▶ **TASKS FOR THIS EXERCISE**:
1 > Rewrite the Love of Literature Leap post starting at "Wearing his shamrock" and ending at "an Irish tune.". Change every "Kansas" to "Oz".
2 > Carry the Love of Literature Leap post forward from its last line.

▶ **TEXT BLOCK**:
########################################

Friday, March 11, 2011




Dressed in ballroom regalia, already preparing for the awards event, Tattle announces, “We’re in for a treat. Our Love of Literature Leap is taking us into the books of three of the nominees for Champagne Books Author of the Year.”

Wearing his shamrock green suit and munching on Irish potatoes, Wrye grins, “Sounds tasty. Ready, m'Leprechaun-bud."

And they are off.

“We’re not in Kansas anymore,” quotes Tattle.

“Ummm, we never were in Kansas, and neither is Jared Bruin, the hero of the fantasy SHADOW FOX by Ashley Barnard. Although he was abandoned in St. Louis the story transcends from this world to another. Oh yeah, I’m likin’ it!” Wrye does a jig, in harmony to an Irish tune.

Tattle plucks cloverleaf, adding, “One can’t help but like Jared, despite that he’s a tortured soul, flawed, and an addict. There is simply something noble about him. He is lost in a world he doesn’t understand, unable to remember his early childhood, and driven to learn swordplay and old world combat skills.” Pretends the clover is a sword and attacks air.

Wrye jumps through chapters, urging Tattle along with him. “Then there is the lovely and mysterious Tarika.”

Tattle notices Wrye’s smitten look. “You’re starrrring.”

“Am not…well maybe…but look at her,” Wrye says, indicating the gorgeous woman. “However, she does have her secrets, many, mannnnny secrets, which in a strange way makes her perfect for Jared. They are kindred souls.”

“She also provides a link to Jared’s past. Maybe that is why his mentor told Jared about the opportunity to be her Master Swordman, well that and to put distance between Jared and his drug supplier.”

########################################

▶ **DATA EXTRACT**:
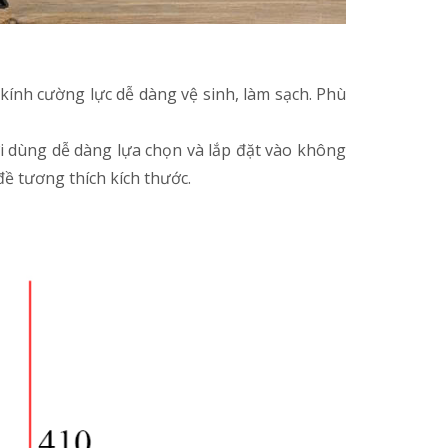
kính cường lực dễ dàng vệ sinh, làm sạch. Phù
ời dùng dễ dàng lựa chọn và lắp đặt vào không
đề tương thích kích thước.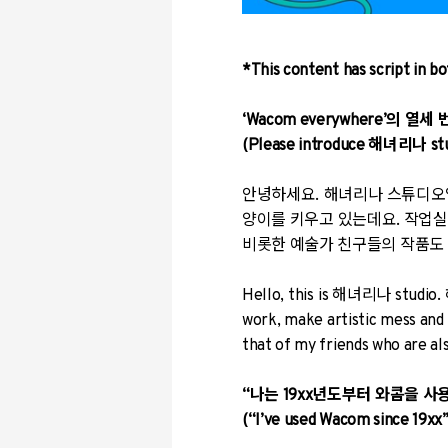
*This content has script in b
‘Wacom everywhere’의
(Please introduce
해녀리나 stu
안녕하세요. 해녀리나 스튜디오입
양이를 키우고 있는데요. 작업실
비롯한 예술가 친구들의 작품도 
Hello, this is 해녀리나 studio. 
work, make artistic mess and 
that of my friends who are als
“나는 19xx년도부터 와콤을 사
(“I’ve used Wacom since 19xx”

########################################

▶ **OUTPUTS BY TASK**:
1 >
Wearing his shamrock green suit and munching on Irish potatoes, Wrye grins, “Sounds tasty. Ready, m'Leprechaun-bud."

And they are off.

“We’re not in Oz anymore,” quotes Tattle.

“Ummm, we never were in Oz, and neither is Jared Bruin, the hero of the fantasy SHADOW FOX by Ashley Barnard. Although he was abandoned in St. Louis the story transcends from this world to another. Oh yeah, I’m likin’ it!” Wrye does a jig, in harmony to an Irish tune.

2 >
“Ah, see this lost journal,” Wrye points with a twisted cane, “it supplies many answers to Jared's past. He is from a different world, one that needs him to rise up and be a hero, but it is also a world that could destroy him.”

“Will he go to that world? Will Tarika follow him? And just what does she have to do with past? Is Tarika all she appears to be?”

That is what the reader will need to find out.

“I like the rain,” Tattle says, and swipes the wetness from her eyes much like Megan, a character who appears in the contemporary novel SHADOW OF GUILT by Michael Davis.

“I like umbrellas,” returns Wrye and opens a striped green and white golf umbrella to cover them both. “I also like weaving our way through Davis’ story. There’s Sean Paterson,” Wyre points out the hero as the duo suddenly find themselves in a cafĂ©, “a man harboring hate, a need for vengeance, and across from him is Detective Christine Sheppy who’s coping with guilt, a guilt born from the simple need to survive.”

Tattle seeps further into the story. “Their lonely conscious ridden lives become entwined as they try to help an estranged teen and her child, who are lost and targeted.”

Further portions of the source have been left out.